To be sure, no democratic form of government can be accomplished, let alone sustained, by rushing for quick fixes under the banner of democratic reforms.

Although the MB has thus far refused to participate, the party will sooner than later have to choose between continuing resistance and being forced to go underground, or becoming a part of the new political process. The MB is not suicidal and knows that there is no future for the movement if it remains politically excluded.

The transitional government should be composed of respected and skilled bureaucrats, experts respected in their fields, known for their commitment to the national interest and ready to dedicate their time and energy for the future of their country.

Such a government would then chose legal scholars representing all segments of the population to assume the task of writing a new constitution that enshrines human rights, including political and religious freedoms.

The different political parties, old and new, would develop their platforms and present them to the public, allowing the people to choose intelligently and freely the party of their choice.

The idea here is that regardless of the continuing violent conflicts and diametrically opposing views, the message from the West must remain the same: a representative and inclusive transitional government should govern for at least four years to be followed by general elections based on the new constitution.

The army will remain the custodian for national security and relinquish its internal security functions once a new government is elected.

No one can suggest that this is an easy path, free of hurdles.

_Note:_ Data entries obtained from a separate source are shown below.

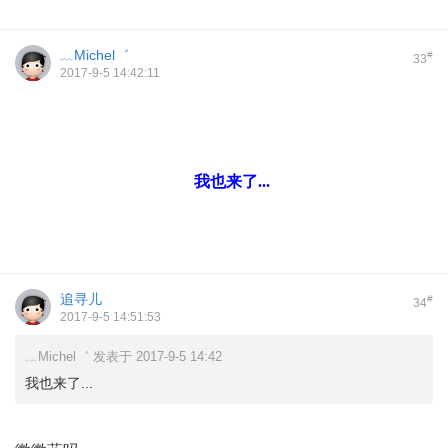
﹏Michel゛
#
33
2017-9-5 14:42:11
我也来了...
追寻儿
#
34
2017-9-5 14:51:53
﹏Michel゛ 发表于 2017-9-5 14:42
我也来了...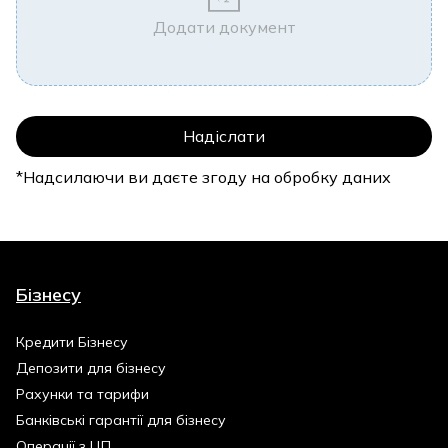
Додати документ
*Надсилаючи ви даєте згоду на обробку даних
Бізнесу
Кредити Бізнесу
Депозити для бізнесу
Рахунки та тарифи
Банківські гарантії для бізнесу
Операції з ЦП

But the US must have a consistent message and avoid being seen as hypocritical in dealing with the inevitable continuing upheavals engulfing various Arab states.

The US could have used its leverage on the Egyptian military following the fall of Hosni Mubarak to form an inclusive transitional government (including the Brotherhood) for at least four years. In so doing the US might have been able to dramatically change the political landscape and avoid the unfolding violent conflict and instability.

Sadly, the West (led by the US) is about to commit the same mistake again, once more depriving Arab youth of the opportunity to grow and flourish under sustainable democratic governance.

The writer is a professor of international relations and Middle East studies at the Center for Global Affairs at New York University.